(GIVEN PASSAGE)
++++++++

# Help with 70's Costume



## Mindcrime (Sep 6, 2004)

Hey, all,

My wife and I have been invited to a 70's themed office Halloween party. Here's the situation. I'm pretty sure it's going to be replete with hippies and disco-goers. Suffice to say, I'm not going out in tie-dye and I look terrible in an afro. Boring. Predictable.

So I'm looking for couples costumes that fit the theme, but are creatively original. I'm thinking along the lines of a 70's movie or TV show, maybe a 70's cartoon, or historical event.

Ideas?


----------



## GobbyGruesome (Sep 14, 2005)

Saturday Night Live was huge in the 70s. Howsabout Mr. Bill or the Coneheads? (I still remember the coneheads halloween skit... "Apple bobbing? Apple bobbing!")


----------



## RCIAG (Jul 19, 2010)

I watched a LOT of TV as a kid, I got ya covered.

++++++++

(ENTRIES SUPPLIED)
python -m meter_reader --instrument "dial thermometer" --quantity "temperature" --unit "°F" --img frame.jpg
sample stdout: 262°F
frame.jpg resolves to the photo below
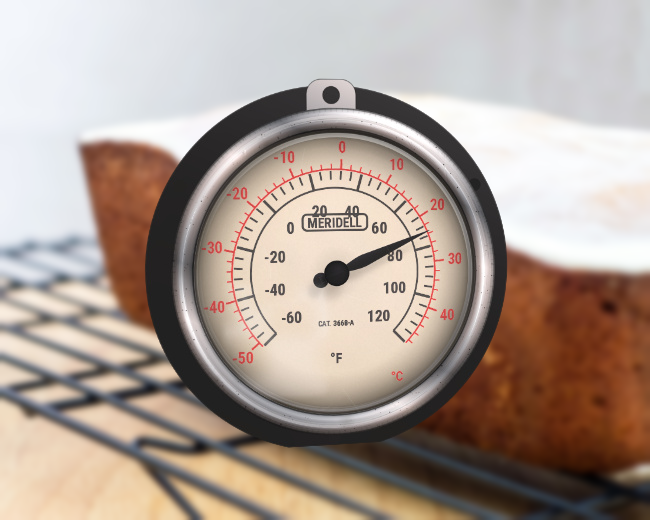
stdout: 74°F
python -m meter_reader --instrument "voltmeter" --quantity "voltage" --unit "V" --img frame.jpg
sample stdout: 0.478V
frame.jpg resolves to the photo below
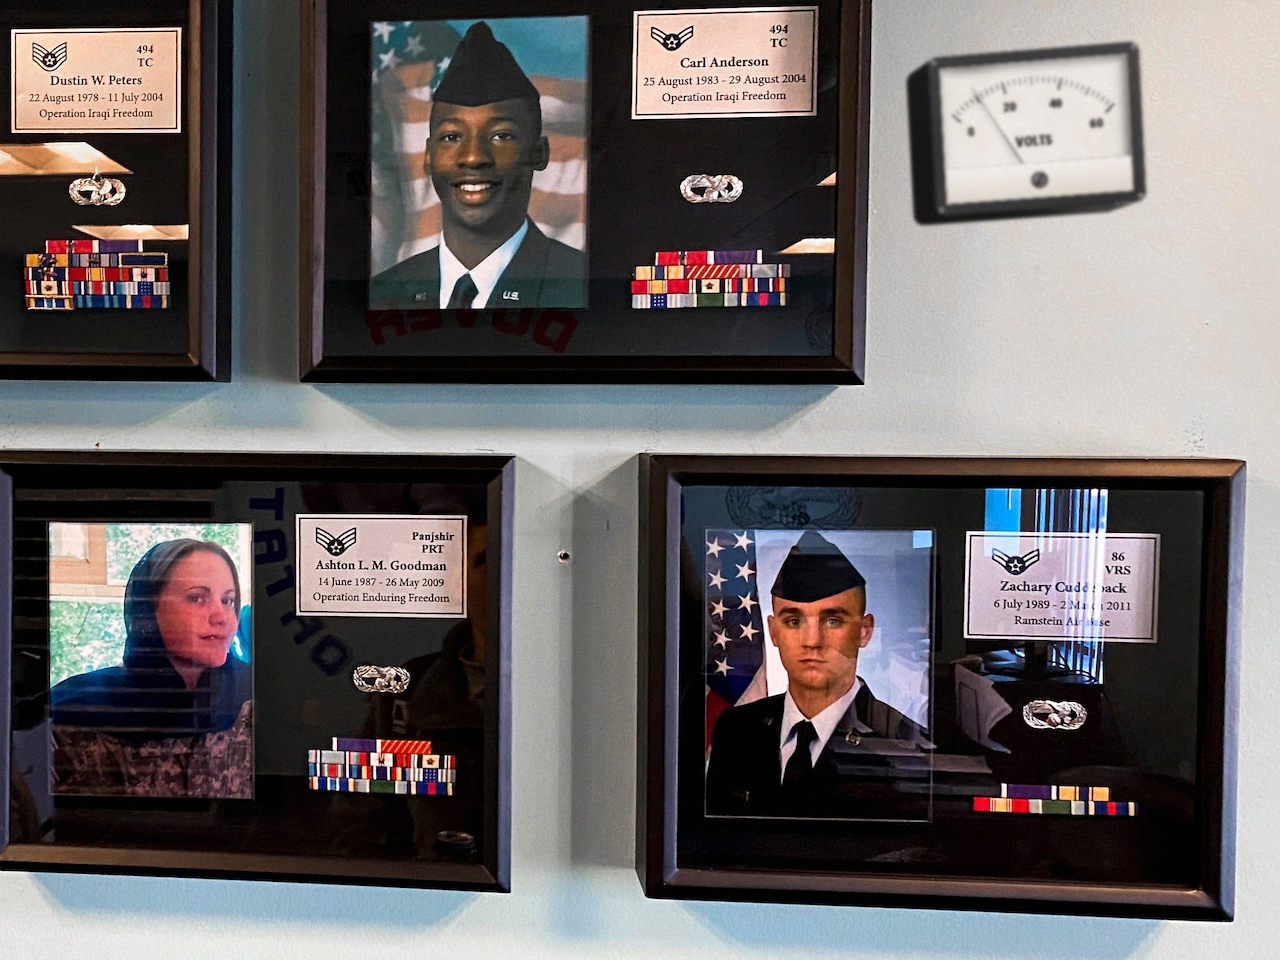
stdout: 10V
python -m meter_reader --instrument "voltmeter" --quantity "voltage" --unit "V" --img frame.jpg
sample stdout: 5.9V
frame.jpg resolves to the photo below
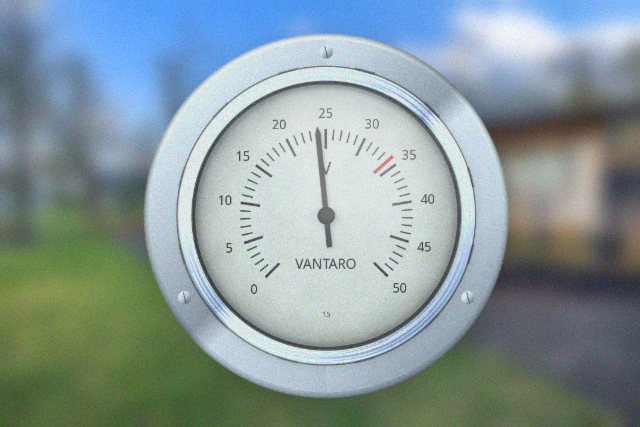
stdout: 24V
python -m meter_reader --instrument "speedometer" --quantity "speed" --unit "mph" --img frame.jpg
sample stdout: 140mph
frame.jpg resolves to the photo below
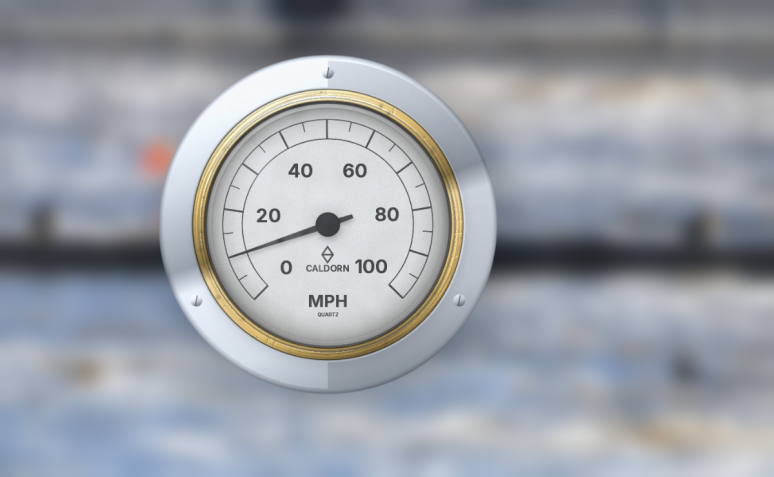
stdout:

++++++++

(PROBLEM)
Edit the 70's costume thread between "## GobbyGruesome (Sep" and "got ya covered.", inclusive, so that "huge" becomes "enormous", and give that part again.

(EXERCISE SOLUTION)
## GobbyGruesome (Sep 14, 2005)

Saturday Night Live was enormous in the 70s. Howsabout Mr. Bill or the Coneheads? (I still remember the coneheads halloween skit... "Apple bobbing? Apple bobbing!")


----------



## RCIAG (Jul 19, 2010)

I watched a LOT of TV as a kid, I got ya covered.